Décision judiciaire de Raad van State, 3 mars 2022
Date de Résolution | 3 mars 2022 |
Juridiction | Cassatie |
Nature | Arrest |
RAAD VAN STATE, AFDELING BESTUURSRECHTSPRAAK
VIIe KAMER
A R R E S T
nr. 253.147 van 3 maart 2022 in de zaak A. 232.765/VII-41.012
In zake : de NV RINKKAAI bijgestaan en vertegenwoordigd door advocaat Toon Smets kantoor houdend te 1160 Oudergem Vorstlaan 280 bij wie woonplaats wordt gekozen
tegen :
-
Ignaas VANDENABEELE 2. de BV SOUVERAIN 400 bijgestaan en vertegenwoordigd door advocaten Peter De Smedt en Sofie De Maesschalck kantoor houdend te 9000 Gent Kasteellaan 141 bij wie woonplaats wordt gekozen
Tussenkomende partij :
de GEWESTELIJKE STEDENBOUWKUNDIGE
AMBTENAAR bijgestaan en vertegenwoordigd door advocaat Paul Aerts kantoor houdend te 9000 Gent Coupure 5 bij wie woonplaats wordt gekozen
-------------------------------------------------------------------------------------------------- I. Voorwerp van het beroep
-
Het cassatieberoep, ingesteld op 14 januari 2021, strekt tot de nietigverklaring van arrest nr. RvVb-A-2021-0393 van de Raad voor Vergunningsbetwistingen (hierna: RvVb) van 10 december 2020 in de zaak 1920-RvVb-0091-A.
VII-41.012-1/13
II. Verloop van de rechtspleging
-
Het cassatieberoep is toelaatbaar verklaard bij beschikking van 1 april 2021.

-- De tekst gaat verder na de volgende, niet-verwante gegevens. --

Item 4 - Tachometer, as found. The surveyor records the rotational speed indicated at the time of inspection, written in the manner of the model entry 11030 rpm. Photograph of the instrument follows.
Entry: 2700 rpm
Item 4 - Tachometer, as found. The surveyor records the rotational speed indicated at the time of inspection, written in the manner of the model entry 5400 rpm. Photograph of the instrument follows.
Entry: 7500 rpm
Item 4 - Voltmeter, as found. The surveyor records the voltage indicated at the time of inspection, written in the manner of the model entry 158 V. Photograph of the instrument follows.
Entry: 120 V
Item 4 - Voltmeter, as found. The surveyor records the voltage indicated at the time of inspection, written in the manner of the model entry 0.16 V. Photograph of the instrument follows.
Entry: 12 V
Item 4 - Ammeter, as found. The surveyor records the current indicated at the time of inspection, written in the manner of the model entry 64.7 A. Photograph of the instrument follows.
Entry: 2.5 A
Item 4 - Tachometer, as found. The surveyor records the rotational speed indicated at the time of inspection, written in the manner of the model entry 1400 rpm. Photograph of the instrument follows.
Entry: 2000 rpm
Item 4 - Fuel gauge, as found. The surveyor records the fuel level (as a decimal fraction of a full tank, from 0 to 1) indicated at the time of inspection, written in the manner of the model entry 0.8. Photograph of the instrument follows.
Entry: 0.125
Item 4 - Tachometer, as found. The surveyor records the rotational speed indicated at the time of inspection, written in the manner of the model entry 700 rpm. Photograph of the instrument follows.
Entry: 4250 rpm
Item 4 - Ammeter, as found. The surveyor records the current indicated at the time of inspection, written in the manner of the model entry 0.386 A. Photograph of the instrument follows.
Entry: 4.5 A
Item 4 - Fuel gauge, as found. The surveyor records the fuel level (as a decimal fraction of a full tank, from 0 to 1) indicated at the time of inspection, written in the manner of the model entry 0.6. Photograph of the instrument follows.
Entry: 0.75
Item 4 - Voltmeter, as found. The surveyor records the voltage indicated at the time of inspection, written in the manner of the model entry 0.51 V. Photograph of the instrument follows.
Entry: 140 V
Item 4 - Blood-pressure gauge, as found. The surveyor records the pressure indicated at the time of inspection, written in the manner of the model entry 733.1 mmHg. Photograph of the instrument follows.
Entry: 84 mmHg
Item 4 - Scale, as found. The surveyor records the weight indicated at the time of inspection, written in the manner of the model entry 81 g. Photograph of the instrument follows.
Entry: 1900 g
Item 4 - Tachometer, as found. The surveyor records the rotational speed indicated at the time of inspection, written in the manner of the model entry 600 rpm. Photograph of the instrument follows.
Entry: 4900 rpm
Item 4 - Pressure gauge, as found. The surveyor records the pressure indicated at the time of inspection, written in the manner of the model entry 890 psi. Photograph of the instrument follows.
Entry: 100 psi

De verwerende partij heeft een memorie van antwoord en de verzoekende partij heeft een memorie van wederantwoord ingediend.
De gewestelijke stedenbouwkundige ambtenaar heeft een verzoekschrift tot tussenkomst ingediend. De tussenkomst is toegestaan bij beschikking van 31 mei 2021. De tussenkomende partij heeft een memorie ingediend.
Eerste auditeur-afdelingshoofd Ann Van Mingeroet heeft op 20 oktober 2021 een verslag opgesteld, op grond van artikel 16 van het koninklijk besluit van 30 november 2006 tot vaststelling van de cassatie-procedure bij de Raad van State.
De verzoekende partij heeft een verzoek tot voortzetting van de procedure teneinde te worden gehoord ingediend.
De partijen zijn opgeroepen voor de terechtzitting, die heeft plaatsgevonden op 10 februari 2022.
Staatsraad Pierre Lefranc heeft verslag uitgebracht.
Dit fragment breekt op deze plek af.